§ **EXERCISE REQUIREMENTS**
Print the stretch of the mailing-list post on permissions from "The problem with" through "minimum necessary permissions.", word for word.

Destroying "only" your home directory (was Re: Newbie question on permissions)
Alan McKinnon
alan at linuxholdings.co.za
Sun Apr 2 20:00:08 UTC 2006
On Sunday 02 April 2006 05:07, Matthew R. Dempsky wrote:
> On Sat, Apr 01, 2006 at 06:40:00PM -0600, Michael V. De Palatis
> Sorry, maybe my point wasn't clear: I don't think privelege
> separation is a bad thing, just that simply separating root from
> users doesn't go anywhere near far enough, and that users aren't
> given enough access to further privelege separation.
The problem with that idea is that it's extremely hard to implement in
a concise, easy to use manner. *nix permissions were designed so that
multiple user could share resources without clobbering each other's
stuff - so you can do anything you like with files you own. Sure,
it's inconvenient sometimes, but consider the effects of the
alternatives below
> On the servers I administer, almost every service runs as its own
> dedicated user with the bare minimum necessary permissions.

§ **SUPPLIED MATERIAL**

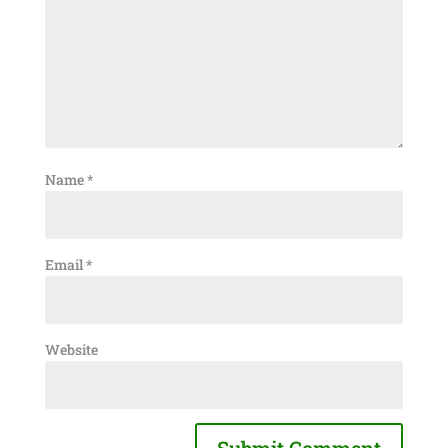
Name
*
Email
*
Website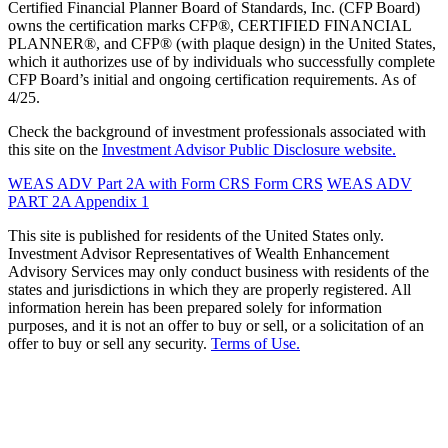
Certified Financial Planner Board of Standards, Inc. (CFP Board)
owns the certification marks CFP®, CERTIFIED FINANCIAL
PLANNER®, and CFP® (with plaque design) in the United States,
which it authorizes use of by individuals who successfully complete
CFP Board’s initial and ongoing certification requirements. As of
4/25.
Check the background of investment professionals associated with
this site on the
Investment Advisor Public Disclosure website.
WEAS ADV Part 2A with Form CRS
Form CRS
WEAS ADV
PART 2A Appendix 1
This site is published for residents of the United States only.
Investment Advisor Representatives of Wealth Enhancement
Advisory Services may only conduct business with residents of the
states and jurisdictions in which they are properly registered. All
information herein has been prepared solely for information
purposes, and it is not an offer to buy or sell, or a solicitation of an
offer to buy or sell any security.
Terms of Use.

§ **ANSWER TO THIS PROBLEM**
The problem with that idea is that it's extremely hard to implement in
a concise, easy to use manner. *nix permissions were designed so that
multiple user could share resources without clobbering each other's
stuff - so you can do anything you like with files you own. Sure,
it's inconvenient sometimes, but consider the effects of the
alternatives below
> On the servers I administer, almost every service runs as its own
> dedicated user with the bare minimum necessary permissions.